Using Speech Recognition

Developing an Application with Speech Recognition

Designing a speech recognition application involves a great deal of planning. While users may prefer voice input to touch-tone input, if the interface is not natural, user-friendly, and error-free it will cause a lot of frustration.

Importantly, you must communicate to the user that your application is speech-aware and provide him or her with understandable commands. It is also important to provide command sets that are consistent and complete.

Feeling overwhelmed? Pronexus can help develop your voice recognition application! Contact our sales office for details.
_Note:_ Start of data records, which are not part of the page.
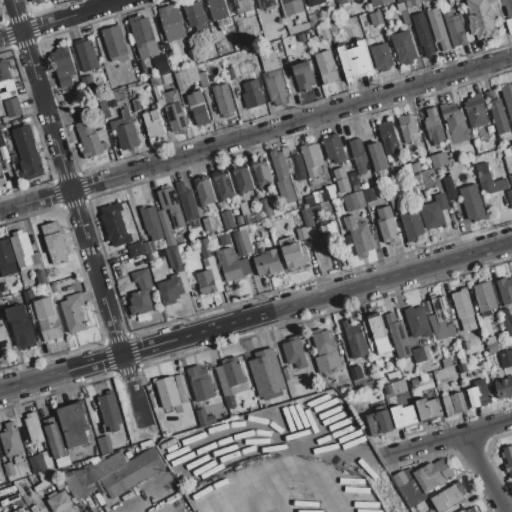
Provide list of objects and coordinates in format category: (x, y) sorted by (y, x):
building: (400, 0)
building: (423, 0)
building: (34, 1)
building: (37, 1)
building: (314, 2)
building: (315, 2)
building: (342, 2)
building: (378, 2)
building: (379, 2)
building: (451, 2)
road: (511, 2)
building: (266, 3)
building: (412, 3)
building: (265, 4)
building: (241, 6)
building: (242, 6)
building: (291, 6)
building: (400, 6)
building: (292, 7)
building: (218, 11)
building: (219, 12)
building: (194, 15)
building: (195, 15)
building: (404, 17)
building: (375, 18)
building: (479, 18)
building: (481, 19)
road: (65, 20)
building: (316, 21)
building: (170, 22)
building: (173, 27)
building: (301, 27)
building: (437, 28)
building: (437, 28)
building: (454, 29)
building: (455, 29)
building: (319, 34)
building: (422, 34)
building: (423, 34)
building: (143, 37)
building: (146, 41)
building: (245, 42)
building: (113, 43)
building: (115, 43)
building: (237, 46)
building: (403, 47)
building: (404, 47)
building: (102, 49)
building: (85, 55)
building: (87, 55)
building: (381, 56)
building: (382, 56)
building: (269, 60)
building: (354, 61)
building: (355, 61)
building: (162, 63)
building: (62, 66)
building: (64, 66)
building: (325, 67)
building: (325, 67)
building: (192, 71)
building: (230, 74)
building: (302, 76)
building: (303, 76)
building: (6, 77)
building: (203, 79)
building: (5, 81)
building: (155, 81)
building: (180, 81)
building: (276, 86)
building: (275, 87)
building: (251, 93)
building: (8, 94)
building: (252, 94)
building: (191, 95)
building: (223, 99)
building: (223, 99)
building: (508, 99)
building: (11, 107)
building: (12, 107)
building: (198, 107)
building: (104, 109)
building: (172, 110)
building: (474, 110)
building: (175, 111)
building: (476, 111)
building: (497, 113)
building: (498, 115)
building: (453, 117)
building: (454, 122)
building: (152, 124)
building: (152, 124)
building: (432, 125)
building: (433, 126)
building: (407, 128)
building: (124, 129)
building: (407, 129)
building: (125, 131)
road: (255, 134)
building: (388, 137)
building: (89, 138)
building: (90, 138)
building: (1, 139)
building: (388, 140)
building: (333, 148)
building: (334, 149)
building: (26, 151)
building: (285, 151)
building: (28, 152)
building: (507, 152)
building: (4, 153)
building: (358, 154)
building: (357, 156)
building: (375, 156)
building: (377, 156)
building: (13, 159)
building: (312, 159)
building: (438, 159)
building: (438, 159)
building: (311, 160)
building: (1, 161)
building: (279, 165)
building: (298, 167)
building: (416, 167)
building: (261, 172)
building: (262, 172)
building: (286, 172)
building: (2, 177)
building: (241, 178)
building: (242, 178)
building: (510, 178)
building: (511, 178)
building: (340, 179)
building: (341, 180)
building: (488, 180)
building: (488, 180)
building: (222, 184)
building: (224, 184)
building: (203, 190)
building: (450, 190)
building: (204, 191)
building: (449, 192)
building: (369, 194)
building: (509, 197)
building: (353, 200)
building: (354, 200)
building: (186, 201)
building: (187, 201)
building: (472, 202)
building: (471, 203)
building: (242, 208)
road: (78, 210)
building: (168, 211)
building: (433, 211)
building: (434, 211)
building: (169, 213)
building: (308, 213)
building: (307, 216)
building: (228, 219)
building: (239, 220)
building: (151, 221)
building: (150, 222)
building: (411, 223)
building: (114, 224)
building: (115, 224)
building: (207, 224)
building: (411, 224)
building: (386, 225)
building: (387, 225)
building: (328, 232)
building: (329, 232)
building: (301, 233)
building: (359, 235)
building: (359, 236)
building: (246, 241)
building: (54, 242)
building: (54, 242)
building: (241, 242)
building: (204, 243)
building: (224, 243)
building: (238, 243)
building: (148, 247)
building: (134, 249)
building: (135, 250)
building: (21, 251)
building: (24, 251)
building: (294, 253)
building: (294, 253)
building: (173, 258)
building: (174, 258)
building: (6, 259)
building: (6, 259)
building: (268, 262)
building: (266, 263)
building: (230, 264)
building: (231, 265)
building: (40, 278)
building: (206, 281)
building: (171, 288)
building: (170, 289)
building: (505, 289)
building: (505, 290)
building: (139, 292)
building: (140, 293)
building: (29, 295)
building: (485, 297)
building: (485, 298)
building: (462, 306)
building: (463, 310)
building: (72, 312)
building: (72, 312)
road: (256, 316)
building: (438, 317)
building: (439, 317)
building: (46, 318)
building: (48, 320)
building: (507, 320)
building: (416, 321)
building: (416, 321)
building: (19, 325)
building: (20, 325)
building: (375, 332)
building: (378, 333)
building: (396, 335)
building: (397, 336)
building: (354, 338)
building: (354, 339)
building: (3, 340)
building: (3, 341)
building: (492, 344)
building: (464, 345)
building: (433, 348)
building: (324, 350)
building: (326, 351)
building: (292, 352)
building: (418, 354)
building: (419, 354)
building: (506, 357)
building: (505, 359)
building: (297, 360)
building: (265, 372)
building: (356, 372)
building: (266, 373)
building: (233, 374)
building: (394, 376)
building: (231, 379)
building: (414, 381)
building: (199, 383)
building: (200, 383)
building: (503, 387)
building: (503, 387)
building: (349, 389)
building: (388, 389)
building: (170, 391)
building: (378, 392)
building: (478, 393)
building: (478, 393)
building: (406, 396)
building: (177, 399)
building: (453, 403)
building: (454, 404)
building: (427, 408)
building: (428, 409)
building: (108, 410)
building: (109, 410)
building: (402, 415)
building: (403, 416)
building: (204, 417)
building: (383, 421)
building: (379, 422)
building: (72, 424)
building: (73, 424)
building: (33, 427)
building: (33, 428)
building: (53, 437)
road: (455, 438)
building: (10, 439)
building: (10, 440)
building: (56, 445)
building: (104, 445)
building: (507, 459)
building: (508, 459)
building: (39, 461)
building: (40, 462)
building: (113, 473)
building: (113, 473)
road: (485, 474)
building: (433, 475)
building: (421, 480)
building: (44, 481)
building: (60, 484)
building: (409, 488)
road: (146, 496)
building: (447, 497)
building: (446, 499)
building: (59, 502)
building: (59, 502)
building: (467, 509)
building: (469, 510)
Best Practices for Developing a Speech Interface

Communicating Speech Awareness and Managing User Expectation

Speech recognition is still uncommon enough that users may not realize that an application supports it. You should somehow indicate that the application can hear the user or is waiting for the user to speak.

In telephony applications, if you want users to speak clearly and provide concise answers, it is particularly important they be aware that they are talking to a computer.

When users hear that they can speak to their computers, they often think of Star Trek and 2001: A Space Odyssey! They expect that the computer will correctly transcribe and understand every word they utter, and then act upon their input in an intelligent manner.

Clearly convey to users what the application can and cannot do and emphasize that they should speak clearly, using words the application understands.

Let users know that touch tone can still be used. If users assume that the system only handles speech, they may get frustrated and hang up.

EXAMPLE

Depending on the type of voice recognition engine, you may use a prompt such as: "Please press or say ..." or "This system has been designed to respond to specific words and phrases as well as touch tones. If communicating by voice, please listen carefully to the instructions and speak clearly."

The last example tells users that they are talking to a computer, indicates what the system is expecting, and instructs them about how to proceed.

Tips for Designing Voice Menus

Include alternative wordings	Determine common variations of a command and include those in the voice menu to allow the user some flexibility. EXAMPLE: Variations of "What time is it?" might include "Tell me the time" and "Give me the time, please". However, do not include too many alternatives or recognition accuracy will be affected negatively.
Use consistent wording and word order	Consistency makes voice commands easier to learn. EXAMPLE: For commands you might always use a verb + noun pattern such as "Say the time" or "Save the file." For questions you might always preface the command pattern with "How do I" to form questions such as "How do I change the time?".
Avoid similar-sounding words	Most engines have a very high error rate for similar-sounding words in the same state. EXAMPLE: If "go" and "no" are in the same state, the engine has maybe a 50% chance of recognizing the word correctly. Some engines may confuse "cut" with "up" or "on" with "off."
Keep lists short	Most recognition systems break down when more than 100 words are active, so try to keep lists well below this number. EXAMPLE: Allowing the user to address electronic mail to any of 10,000 employees will not work. Recognition will work if you allow any name from 100 or 75 or 50 employees to whom the user frequently sends mail.

Providing Feedback to the User

Whenever a voice command is spoken, you should give feedback to users to verify their input and/or to indicate that their input understood and acted upon.

EXAMPLE	Computer:	Who would you like to speak with?
	User:	I would like to speak with John.
	Computer:	Okay, I will transfer you to John.

Breaking Up a Long Series of Numbers

Most engines have a high error rate for a long series of continuously spoken digits. For phone numbers, credit card numbers, or other long series of digits, try to break the number down into groups of four or less or ask the user to speak each digit as an isolated word.

Compensating for Background Noise

Background noise influences recognition results. If the user is having a simultaneous conversation in the room or is talking on his/her cell phone from the street, the engine attempts to recognize the user's speech, but with unpredictable results.

If your application's design increases the likelihood that the user will be having conversations nearby, such as during a telephone application, you should ensure that the user can shut off speech recognition during the conversation.